La campagne se prépare déjà

Politique
Azize MBOHOU | 28-02-2018 09:56

Dans les états-majors des partis politiques, ces acteurs sont sensibilisés pour un vote dans le respect des objectifs du parti.

La campagne électorale en vue de l’élection des sénateurs s’ouvre formellement le 10 mars prochain. Onze jours avant cette date, les formations politiques pensent déjà à cette période déterminante pour un vote gagnant. Ce, en attendant les listes des candidatures habilitées à concourir par le Conseil électoral d’ELECAM qui poursuit les travaux de sélection de celles-ci.

D’abord, en l’absence des conseillers régionaux, l’élection sénatoriale engage exclusivement les conseillers municipaux. C’est un collège électoral de près de 10 000 membres sur l’ensemble du territoire national, qui fait l’objet de toutes les attentions. Au Rassemblement démocratique du peuple camerounais (RDPC), l’ambition est de rafler tous les 70 sièges sur l’ensemble du territoire national.

D’ailleurs, au regard des statistiques disponibles à Elections Cameroon (ELECAM), ce parti comporte le plus grand nombre de conseillers et peut atteindre son objectif.
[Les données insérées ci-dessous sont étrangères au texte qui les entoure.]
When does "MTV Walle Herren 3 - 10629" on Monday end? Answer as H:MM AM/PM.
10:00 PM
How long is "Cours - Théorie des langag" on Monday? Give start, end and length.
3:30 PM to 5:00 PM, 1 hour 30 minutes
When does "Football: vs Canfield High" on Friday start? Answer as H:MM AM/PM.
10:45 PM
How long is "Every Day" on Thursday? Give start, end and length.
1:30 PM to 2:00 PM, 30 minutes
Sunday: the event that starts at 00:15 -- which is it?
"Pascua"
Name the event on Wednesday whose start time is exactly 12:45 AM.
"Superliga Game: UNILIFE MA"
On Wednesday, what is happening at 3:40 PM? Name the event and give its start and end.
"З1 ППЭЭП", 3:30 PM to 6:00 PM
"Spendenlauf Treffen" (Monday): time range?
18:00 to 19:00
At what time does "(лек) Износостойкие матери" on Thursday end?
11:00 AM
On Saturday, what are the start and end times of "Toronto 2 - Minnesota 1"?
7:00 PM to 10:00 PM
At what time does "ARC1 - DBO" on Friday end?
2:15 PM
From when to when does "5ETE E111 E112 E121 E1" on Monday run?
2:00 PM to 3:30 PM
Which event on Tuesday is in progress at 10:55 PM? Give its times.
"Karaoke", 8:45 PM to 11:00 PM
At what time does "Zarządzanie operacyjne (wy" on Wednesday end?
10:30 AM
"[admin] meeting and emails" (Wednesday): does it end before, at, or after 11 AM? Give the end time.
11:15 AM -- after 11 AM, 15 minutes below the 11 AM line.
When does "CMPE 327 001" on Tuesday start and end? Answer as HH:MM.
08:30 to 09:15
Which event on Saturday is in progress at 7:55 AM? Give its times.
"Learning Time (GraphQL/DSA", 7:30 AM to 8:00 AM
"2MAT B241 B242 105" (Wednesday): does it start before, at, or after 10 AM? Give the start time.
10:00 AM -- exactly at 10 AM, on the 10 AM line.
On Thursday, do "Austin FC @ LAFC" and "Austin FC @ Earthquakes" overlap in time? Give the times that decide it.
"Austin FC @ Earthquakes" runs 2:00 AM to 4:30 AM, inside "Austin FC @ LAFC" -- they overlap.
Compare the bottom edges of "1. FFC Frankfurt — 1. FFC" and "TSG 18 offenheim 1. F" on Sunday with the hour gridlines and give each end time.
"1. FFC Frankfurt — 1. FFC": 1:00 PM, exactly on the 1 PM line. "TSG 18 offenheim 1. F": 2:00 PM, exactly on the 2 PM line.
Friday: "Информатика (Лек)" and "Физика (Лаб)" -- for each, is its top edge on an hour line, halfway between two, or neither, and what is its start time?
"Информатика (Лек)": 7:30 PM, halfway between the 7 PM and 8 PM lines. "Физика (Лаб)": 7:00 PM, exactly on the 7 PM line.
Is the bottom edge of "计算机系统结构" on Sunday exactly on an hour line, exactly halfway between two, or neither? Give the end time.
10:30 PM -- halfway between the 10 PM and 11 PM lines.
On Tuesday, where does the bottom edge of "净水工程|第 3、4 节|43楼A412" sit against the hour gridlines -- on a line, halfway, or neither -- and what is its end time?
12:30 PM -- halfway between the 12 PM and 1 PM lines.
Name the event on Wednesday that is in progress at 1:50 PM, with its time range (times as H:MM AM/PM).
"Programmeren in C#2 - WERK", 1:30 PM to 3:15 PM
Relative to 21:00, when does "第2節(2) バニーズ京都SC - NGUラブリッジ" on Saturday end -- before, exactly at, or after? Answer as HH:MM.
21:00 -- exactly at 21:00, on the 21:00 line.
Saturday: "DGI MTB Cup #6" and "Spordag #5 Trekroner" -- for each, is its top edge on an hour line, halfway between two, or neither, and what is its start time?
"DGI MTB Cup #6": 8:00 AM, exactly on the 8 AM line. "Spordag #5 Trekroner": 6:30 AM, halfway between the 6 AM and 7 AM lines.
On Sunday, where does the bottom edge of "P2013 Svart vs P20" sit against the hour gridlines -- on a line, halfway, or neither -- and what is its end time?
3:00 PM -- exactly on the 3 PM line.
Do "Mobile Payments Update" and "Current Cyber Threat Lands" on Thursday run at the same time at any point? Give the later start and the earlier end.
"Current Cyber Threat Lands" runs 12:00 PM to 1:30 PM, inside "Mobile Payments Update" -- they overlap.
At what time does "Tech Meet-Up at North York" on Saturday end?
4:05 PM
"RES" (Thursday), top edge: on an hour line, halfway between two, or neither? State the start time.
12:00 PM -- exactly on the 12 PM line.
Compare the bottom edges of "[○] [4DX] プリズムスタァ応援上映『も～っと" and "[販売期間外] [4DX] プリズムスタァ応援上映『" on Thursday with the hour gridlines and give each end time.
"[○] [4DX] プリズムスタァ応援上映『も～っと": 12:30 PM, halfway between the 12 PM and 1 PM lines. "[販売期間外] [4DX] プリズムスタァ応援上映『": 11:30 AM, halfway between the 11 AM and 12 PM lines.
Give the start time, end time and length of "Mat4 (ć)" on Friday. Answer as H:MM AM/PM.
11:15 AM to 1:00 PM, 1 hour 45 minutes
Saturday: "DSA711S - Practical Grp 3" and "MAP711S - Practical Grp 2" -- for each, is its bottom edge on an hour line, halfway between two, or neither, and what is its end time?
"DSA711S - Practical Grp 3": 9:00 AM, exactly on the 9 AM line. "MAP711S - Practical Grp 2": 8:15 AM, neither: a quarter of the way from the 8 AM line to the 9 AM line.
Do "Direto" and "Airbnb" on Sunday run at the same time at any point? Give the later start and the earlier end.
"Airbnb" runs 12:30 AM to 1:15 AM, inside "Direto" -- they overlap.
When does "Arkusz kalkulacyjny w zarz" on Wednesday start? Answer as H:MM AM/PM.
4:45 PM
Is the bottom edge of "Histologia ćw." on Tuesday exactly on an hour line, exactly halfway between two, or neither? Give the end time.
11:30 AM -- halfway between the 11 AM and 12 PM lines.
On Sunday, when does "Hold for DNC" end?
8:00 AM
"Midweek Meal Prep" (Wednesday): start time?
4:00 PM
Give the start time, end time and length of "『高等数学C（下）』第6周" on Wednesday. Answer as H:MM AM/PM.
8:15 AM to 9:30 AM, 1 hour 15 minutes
De plus, les électeurs (conseillers municipaux RDPC) savent que le respect de la consigne de vote est de mise. A l’Union nationale pour la démocratie et le progrès (UNDP), il n y’a rien de « hasardeux » si le parti a présenté les listes dans les dix régions, même s’il ne comporte pas de conseillers municipaux partout.

Pour le Bureau politique de ce parti, « toutes les ressources nécessaires ont été mobilisées pour relever ce défi ». Pour l’UNDP, comme pour de nombreux partis, c’est la démocratie qui doit s’exprimer.

L’enjeu, comme à l’Union des populations du Cameroun (UPC), est d’avoir une chambre où toutes les formations politiques sont représentées. Ceci dit, le vote va au-delà d’une appartenance partisane, mais une contribution à la promotion de la démocratie. L’UPC compte donc sur son plan de campagne et son programme politique pour convaincre les conseillers municipaux de tous les bords politiques.

Si les partis politiques se réservent chacun de dévoiler sa stratégie, l’on note tout de même une constance : chaque formation entend tout faire pour convaincre le collège électoral de sa région, et obtenir son soutien.

Le Front pour le salut national du Cameroun (FSNC), l’Union démocratique du Cameroun (UDC) ou encore l’Union for Democracy and Progress (UDP), ont identifié cette approche et comptent bien en tirer gain. Le Social Democratic Front va plus loin en convoquant « la conscience » des conseillers municipaux lors du vote.